Go through the records and copy each line where the word "customised" occurs.

:: Dataset excerpts

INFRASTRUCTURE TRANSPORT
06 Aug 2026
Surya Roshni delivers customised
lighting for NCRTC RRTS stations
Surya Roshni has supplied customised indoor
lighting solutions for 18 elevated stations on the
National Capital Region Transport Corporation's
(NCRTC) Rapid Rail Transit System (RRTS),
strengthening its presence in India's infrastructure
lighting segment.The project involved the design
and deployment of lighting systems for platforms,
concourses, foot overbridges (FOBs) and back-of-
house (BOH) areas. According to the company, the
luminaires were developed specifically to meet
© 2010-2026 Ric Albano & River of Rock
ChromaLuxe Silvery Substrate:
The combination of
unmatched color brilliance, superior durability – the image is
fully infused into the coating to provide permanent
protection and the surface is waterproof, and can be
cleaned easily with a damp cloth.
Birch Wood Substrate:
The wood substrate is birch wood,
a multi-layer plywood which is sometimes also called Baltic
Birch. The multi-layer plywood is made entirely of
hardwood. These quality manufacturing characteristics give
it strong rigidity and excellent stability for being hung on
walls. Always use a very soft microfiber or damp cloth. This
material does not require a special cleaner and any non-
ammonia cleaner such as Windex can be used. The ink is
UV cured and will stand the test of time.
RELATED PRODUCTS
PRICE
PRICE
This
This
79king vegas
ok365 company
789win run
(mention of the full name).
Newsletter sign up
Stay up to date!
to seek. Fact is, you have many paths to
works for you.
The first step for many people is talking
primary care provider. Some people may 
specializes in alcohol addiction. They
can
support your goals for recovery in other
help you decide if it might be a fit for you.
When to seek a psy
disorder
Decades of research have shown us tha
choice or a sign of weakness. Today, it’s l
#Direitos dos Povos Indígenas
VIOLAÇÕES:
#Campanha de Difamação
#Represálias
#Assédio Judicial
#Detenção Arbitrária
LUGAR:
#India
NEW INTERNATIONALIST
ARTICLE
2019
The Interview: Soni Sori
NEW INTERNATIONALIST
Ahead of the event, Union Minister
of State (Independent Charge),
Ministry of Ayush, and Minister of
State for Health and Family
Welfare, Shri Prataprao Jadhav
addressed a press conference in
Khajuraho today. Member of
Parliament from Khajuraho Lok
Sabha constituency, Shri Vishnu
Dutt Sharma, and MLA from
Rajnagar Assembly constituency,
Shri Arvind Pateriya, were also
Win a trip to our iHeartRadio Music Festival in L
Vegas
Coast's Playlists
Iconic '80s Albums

::::

Response area:
Surya Roshni delivers customised
Surya Roshni has supplied customised indoor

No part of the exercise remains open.